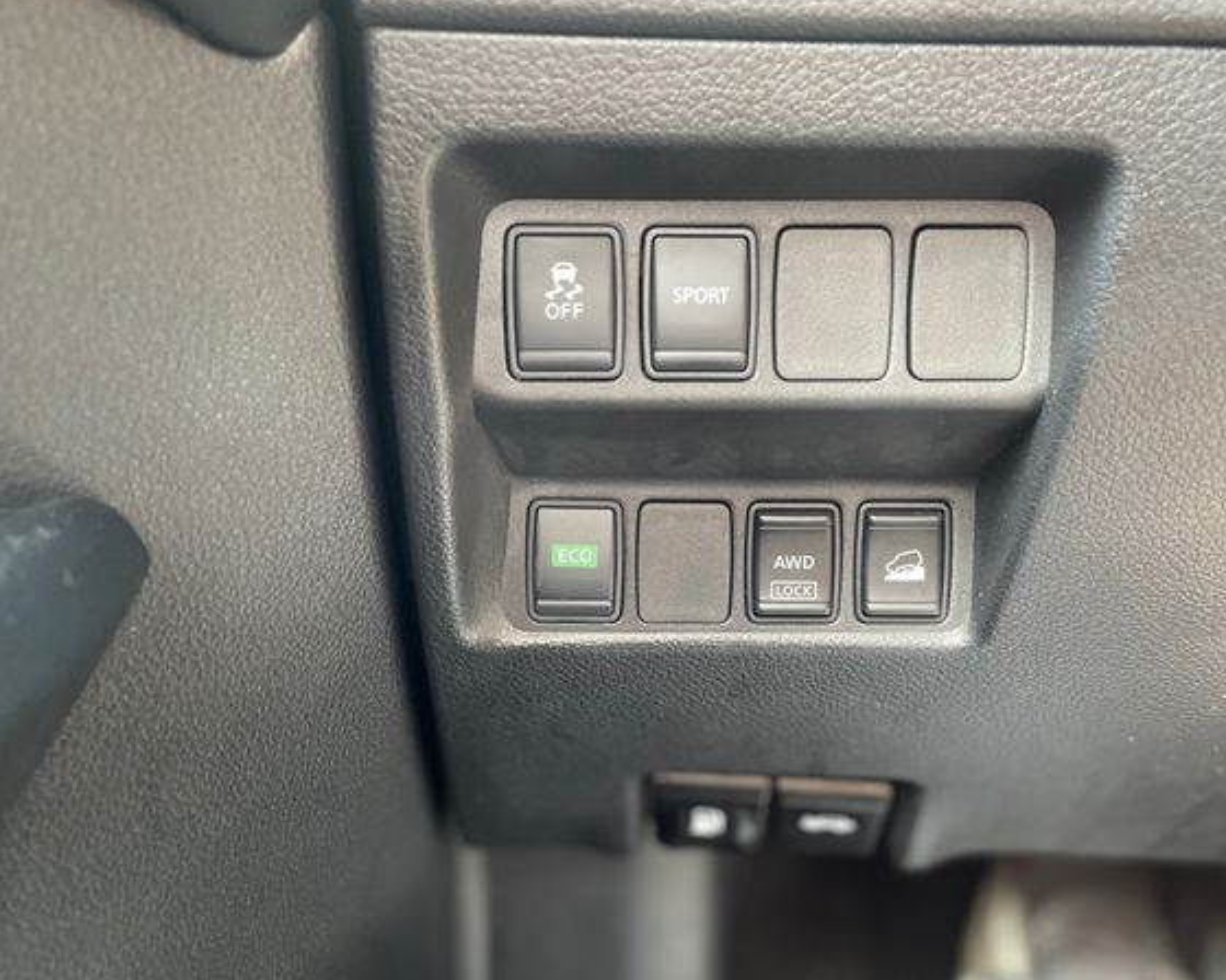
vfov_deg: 49.9
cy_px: 462
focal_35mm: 29
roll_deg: +2.1
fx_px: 1052
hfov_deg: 60.4
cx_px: 666
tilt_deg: -6.9
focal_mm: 4.2
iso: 200
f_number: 1.6
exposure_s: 1/60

**Your assignment:** Repeat verbatim the line holding "fx_px: 1052" and all lines after it, up to the end of the material.

**Answer for this exercise:**
fx_px: 1052
hfov_deg: 60.4
cx_px: 666
tilt_deg: -6.9
focal_mm: 4.2
iso: 200
f_number: 1.6
exposure_s: 1/60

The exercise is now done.